--- START ---

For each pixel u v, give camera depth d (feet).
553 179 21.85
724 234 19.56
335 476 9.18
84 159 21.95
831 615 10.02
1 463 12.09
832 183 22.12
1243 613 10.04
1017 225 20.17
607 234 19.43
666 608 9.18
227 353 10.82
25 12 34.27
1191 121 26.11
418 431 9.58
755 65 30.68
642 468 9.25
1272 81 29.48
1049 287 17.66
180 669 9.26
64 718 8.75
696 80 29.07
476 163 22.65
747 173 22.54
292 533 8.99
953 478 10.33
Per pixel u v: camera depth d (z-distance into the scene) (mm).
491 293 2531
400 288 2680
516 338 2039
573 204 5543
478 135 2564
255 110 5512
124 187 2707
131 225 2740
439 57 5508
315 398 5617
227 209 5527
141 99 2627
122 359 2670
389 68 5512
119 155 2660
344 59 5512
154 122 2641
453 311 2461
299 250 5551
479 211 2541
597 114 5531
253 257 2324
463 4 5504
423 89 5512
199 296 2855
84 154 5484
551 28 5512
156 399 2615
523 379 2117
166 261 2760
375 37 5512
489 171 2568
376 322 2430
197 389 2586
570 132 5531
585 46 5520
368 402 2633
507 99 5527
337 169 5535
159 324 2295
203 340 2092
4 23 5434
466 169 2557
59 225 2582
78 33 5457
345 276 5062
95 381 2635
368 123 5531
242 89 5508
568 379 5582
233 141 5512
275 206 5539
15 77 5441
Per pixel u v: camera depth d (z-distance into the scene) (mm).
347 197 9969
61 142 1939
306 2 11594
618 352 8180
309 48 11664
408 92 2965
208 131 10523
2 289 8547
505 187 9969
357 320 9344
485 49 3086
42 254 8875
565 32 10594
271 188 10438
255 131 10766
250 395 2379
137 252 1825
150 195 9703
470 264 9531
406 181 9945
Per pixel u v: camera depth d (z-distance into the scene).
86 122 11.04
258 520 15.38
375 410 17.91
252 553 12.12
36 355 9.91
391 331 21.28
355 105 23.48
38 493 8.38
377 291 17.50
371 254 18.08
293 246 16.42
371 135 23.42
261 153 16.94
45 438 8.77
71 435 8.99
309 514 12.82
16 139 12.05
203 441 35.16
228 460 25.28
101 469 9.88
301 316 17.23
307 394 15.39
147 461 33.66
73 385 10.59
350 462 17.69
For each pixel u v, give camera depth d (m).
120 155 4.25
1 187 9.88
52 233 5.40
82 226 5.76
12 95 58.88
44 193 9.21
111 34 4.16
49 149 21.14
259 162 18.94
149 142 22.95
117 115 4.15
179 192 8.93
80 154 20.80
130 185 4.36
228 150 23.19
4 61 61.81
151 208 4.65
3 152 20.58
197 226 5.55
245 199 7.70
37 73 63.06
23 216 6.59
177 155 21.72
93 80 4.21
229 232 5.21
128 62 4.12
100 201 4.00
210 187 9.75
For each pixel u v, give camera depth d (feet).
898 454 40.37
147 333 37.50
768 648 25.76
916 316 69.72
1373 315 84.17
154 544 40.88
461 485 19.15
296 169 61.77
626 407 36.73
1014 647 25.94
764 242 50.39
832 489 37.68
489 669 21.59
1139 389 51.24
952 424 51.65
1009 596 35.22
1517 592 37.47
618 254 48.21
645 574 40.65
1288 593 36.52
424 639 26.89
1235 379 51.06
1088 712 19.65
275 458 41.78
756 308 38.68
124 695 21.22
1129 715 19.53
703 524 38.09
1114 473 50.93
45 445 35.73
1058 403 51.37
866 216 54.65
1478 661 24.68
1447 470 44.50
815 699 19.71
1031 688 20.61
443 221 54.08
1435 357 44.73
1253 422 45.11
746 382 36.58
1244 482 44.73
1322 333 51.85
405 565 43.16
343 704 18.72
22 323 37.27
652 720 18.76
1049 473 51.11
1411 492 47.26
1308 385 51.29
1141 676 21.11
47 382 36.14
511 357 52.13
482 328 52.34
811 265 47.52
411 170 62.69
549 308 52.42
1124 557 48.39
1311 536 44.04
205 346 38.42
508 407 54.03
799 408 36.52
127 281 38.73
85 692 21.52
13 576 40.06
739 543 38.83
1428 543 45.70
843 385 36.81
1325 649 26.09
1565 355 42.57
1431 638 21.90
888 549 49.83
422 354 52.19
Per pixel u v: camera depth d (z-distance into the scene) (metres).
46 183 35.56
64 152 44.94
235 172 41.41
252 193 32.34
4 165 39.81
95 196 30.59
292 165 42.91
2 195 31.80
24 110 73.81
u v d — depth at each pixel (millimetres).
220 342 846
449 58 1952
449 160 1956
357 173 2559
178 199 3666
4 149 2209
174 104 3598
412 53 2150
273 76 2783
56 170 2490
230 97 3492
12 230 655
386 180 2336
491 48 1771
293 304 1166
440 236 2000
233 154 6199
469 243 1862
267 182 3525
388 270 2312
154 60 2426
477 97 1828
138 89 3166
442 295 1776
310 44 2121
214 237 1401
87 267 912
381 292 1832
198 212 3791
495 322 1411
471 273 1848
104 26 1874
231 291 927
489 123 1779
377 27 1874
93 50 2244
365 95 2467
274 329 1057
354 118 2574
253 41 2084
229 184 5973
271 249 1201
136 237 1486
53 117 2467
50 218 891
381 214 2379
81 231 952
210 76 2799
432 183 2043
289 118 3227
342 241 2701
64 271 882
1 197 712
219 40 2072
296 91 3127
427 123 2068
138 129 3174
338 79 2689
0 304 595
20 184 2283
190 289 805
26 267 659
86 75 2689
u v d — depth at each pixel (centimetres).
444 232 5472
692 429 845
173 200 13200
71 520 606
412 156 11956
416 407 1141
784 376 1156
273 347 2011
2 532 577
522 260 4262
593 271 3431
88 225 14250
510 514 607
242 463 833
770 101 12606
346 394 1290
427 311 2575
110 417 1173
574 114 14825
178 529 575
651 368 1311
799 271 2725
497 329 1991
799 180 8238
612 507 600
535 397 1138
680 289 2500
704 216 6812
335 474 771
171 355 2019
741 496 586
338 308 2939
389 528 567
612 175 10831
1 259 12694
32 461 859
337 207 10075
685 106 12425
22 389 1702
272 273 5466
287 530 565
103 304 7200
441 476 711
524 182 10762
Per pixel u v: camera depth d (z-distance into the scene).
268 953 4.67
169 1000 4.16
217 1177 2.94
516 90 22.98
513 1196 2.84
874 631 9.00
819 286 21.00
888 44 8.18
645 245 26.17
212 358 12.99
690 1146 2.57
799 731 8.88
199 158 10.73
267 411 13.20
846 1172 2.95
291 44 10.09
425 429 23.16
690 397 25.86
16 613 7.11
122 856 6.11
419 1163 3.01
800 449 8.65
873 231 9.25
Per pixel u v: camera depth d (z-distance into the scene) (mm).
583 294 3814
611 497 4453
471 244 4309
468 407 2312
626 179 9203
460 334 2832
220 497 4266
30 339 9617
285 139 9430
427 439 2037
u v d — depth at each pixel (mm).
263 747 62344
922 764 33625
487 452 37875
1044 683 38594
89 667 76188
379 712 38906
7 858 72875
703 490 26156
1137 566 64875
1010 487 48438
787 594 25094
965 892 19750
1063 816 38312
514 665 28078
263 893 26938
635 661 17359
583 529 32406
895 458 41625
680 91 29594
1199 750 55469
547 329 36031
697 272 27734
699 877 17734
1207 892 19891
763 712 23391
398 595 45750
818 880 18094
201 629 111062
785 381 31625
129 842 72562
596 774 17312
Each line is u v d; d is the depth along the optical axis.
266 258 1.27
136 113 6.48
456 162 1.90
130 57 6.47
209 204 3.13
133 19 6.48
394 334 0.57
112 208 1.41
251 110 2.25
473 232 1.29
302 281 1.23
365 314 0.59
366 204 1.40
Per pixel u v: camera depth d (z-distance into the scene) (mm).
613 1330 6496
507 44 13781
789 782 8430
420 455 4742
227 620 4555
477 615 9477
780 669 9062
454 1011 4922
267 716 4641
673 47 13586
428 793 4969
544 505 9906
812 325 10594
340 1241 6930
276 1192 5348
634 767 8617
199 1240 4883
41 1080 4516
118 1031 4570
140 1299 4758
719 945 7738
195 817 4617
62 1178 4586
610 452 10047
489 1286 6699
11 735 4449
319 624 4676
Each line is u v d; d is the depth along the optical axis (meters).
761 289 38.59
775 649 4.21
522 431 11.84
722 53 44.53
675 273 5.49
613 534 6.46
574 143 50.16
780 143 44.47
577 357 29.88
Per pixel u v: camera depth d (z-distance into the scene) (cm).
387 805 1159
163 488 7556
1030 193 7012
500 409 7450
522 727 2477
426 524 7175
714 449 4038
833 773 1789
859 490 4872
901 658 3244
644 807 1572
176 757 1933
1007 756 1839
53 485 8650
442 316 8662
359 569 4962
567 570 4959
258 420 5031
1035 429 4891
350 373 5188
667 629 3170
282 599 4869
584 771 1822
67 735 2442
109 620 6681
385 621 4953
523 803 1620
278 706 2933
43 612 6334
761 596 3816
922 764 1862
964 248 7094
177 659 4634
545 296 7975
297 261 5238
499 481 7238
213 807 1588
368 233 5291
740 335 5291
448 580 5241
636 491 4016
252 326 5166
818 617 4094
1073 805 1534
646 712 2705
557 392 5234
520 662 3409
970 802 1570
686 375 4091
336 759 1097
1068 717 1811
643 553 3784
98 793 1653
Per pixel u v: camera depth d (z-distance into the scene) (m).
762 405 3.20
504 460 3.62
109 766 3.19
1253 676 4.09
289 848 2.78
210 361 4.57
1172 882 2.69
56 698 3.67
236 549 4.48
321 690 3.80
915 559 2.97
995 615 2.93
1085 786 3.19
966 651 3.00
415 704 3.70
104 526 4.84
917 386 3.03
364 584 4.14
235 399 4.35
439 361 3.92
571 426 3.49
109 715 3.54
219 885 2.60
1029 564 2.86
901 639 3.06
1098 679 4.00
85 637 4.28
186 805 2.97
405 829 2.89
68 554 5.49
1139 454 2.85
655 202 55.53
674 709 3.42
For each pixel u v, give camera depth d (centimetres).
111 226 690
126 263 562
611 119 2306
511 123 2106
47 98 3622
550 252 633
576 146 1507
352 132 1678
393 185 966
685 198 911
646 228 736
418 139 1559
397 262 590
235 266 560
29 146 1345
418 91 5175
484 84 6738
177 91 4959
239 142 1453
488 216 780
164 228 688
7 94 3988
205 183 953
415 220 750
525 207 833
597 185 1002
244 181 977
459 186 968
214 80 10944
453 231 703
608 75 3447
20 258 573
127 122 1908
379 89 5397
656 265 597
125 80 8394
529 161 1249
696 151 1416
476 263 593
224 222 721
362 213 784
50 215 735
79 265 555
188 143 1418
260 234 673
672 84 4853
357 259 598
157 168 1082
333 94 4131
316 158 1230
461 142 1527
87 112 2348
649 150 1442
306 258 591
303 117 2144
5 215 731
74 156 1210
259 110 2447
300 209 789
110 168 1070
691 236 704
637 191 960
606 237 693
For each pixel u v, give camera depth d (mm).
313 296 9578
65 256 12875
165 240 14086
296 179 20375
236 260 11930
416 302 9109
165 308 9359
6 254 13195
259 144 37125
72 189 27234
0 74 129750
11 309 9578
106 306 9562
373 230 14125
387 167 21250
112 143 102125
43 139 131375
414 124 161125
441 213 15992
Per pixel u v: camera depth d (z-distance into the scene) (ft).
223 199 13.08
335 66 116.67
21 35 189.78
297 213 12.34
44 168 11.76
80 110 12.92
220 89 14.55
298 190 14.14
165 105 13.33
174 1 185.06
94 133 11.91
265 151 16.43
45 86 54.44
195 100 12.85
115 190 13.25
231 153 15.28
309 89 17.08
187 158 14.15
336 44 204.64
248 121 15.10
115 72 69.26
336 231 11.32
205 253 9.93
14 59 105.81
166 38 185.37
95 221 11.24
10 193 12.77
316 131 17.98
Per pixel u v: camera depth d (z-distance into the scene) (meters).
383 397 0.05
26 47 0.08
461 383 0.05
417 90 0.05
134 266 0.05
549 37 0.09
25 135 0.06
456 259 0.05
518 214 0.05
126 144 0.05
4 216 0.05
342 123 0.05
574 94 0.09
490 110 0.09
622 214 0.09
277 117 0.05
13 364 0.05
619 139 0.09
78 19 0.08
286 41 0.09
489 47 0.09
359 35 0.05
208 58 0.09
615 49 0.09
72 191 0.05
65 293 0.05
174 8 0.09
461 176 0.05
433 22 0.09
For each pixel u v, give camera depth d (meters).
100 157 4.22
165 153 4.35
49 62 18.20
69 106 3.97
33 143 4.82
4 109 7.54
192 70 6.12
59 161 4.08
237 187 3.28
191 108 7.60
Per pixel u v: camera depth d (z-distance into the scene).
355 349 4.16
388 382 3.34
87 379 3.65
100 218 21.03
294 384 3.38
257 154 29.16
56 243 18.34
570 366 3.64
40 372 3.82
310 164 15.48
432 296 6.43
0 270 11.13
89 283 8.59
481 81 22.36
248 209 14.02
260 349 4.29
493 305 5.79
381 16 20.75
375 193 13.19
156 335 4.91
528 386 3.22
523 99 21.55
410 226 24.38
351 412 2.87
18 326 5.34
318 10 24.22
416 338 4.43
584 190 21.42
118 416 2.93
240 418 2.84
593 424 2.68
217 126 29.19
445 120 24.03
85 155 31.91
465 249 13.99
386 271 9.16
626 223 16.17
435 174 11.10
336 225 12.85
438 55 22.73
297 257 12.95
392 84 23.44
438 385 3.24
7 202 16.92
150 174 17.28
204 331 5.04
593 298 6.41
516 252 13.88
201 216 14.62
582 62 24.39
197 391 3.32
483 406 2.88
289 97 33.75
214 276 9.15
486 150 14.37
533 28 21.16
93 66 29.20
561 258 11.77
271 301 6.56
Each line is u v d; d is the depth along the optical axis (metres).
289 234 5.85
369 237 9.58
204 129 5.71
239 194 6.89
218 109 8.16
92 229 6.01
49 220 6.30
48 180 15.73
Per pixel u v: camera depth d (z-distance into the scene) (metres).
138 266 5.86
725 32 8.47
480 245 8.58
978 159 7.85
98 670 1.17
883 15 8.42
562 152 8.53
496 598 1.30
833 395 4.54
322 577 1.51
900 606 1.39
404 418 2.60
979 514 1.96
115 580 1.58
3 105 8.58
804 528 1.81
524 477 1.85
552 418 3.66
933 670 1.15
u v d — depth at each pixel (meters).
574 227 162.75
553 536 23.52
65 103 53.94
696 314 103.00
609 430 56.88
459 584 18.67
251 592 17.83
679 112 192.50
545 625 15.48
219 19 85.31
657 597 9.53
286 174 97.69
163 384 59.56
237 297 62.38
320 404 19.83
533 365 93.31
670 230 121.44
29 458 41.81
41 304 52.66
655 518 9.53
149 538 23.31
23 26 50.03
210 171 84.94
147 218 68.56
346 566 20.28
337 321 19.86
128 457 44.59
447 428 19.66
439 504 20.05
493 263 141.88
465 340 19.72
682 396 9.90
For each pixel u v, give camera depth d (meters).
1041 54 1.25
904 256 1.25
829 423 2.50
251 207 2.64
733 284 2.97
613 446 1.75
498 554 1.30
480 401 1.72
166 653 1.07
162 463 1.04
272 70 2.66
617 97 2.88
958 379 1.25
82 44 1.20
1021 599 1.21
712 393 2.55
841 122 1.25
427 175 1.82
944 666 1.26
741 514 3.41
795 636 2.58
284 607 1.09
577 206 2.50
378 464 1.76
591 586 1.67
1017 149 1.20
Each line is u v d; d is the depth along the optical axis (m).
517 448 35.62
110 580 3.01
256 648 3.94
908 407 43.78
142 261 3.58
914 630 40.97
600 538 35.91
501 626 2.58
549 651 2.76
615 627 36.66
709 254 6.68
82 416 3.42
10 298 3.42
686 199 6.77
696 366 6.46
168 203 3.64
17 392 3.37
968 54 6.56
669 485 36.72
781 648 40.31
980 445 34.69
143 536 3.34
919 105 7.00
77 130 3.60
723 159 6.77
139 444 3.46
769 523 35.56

--- END ---

# Work task
Beginning with the line that has "275 458 41.78" and ending with the line that has "13 576 40.06", set down the lines above exactly and include no others.

# Answer to the exercise
275 458 41.78
756 308 38.68
124 695 21.22
1129 715 19.53
703 524 38.09
1114 473 50.93
45 445 35.73
1058 403 51.37
866 216 54.65
1478 661 24.68
1447 470 44.50
815 699 19.71
1031 688 20.61
443 221 54.08
1435 357 44.73
1253 422 45.11
746 382 36.58
1244 482 44.73
1322 333 51.85
405 565 43.16
343 704 18.72
22 323 37.27
652 720 18.76
1049 473 51.11
1411 492 47.26
1308 385 51.29
1141 676 21.11
47 382 36.14
511 357 52.13
482 328 52.34
811 265 47.52
411 170 62.69
549 308 52.42
1124 557 48.39
1311 536 44.04
205 346 38.42
508 407 54.03
799 408 36.52
127 281 38.73
85 692 21.52
13 576 40.06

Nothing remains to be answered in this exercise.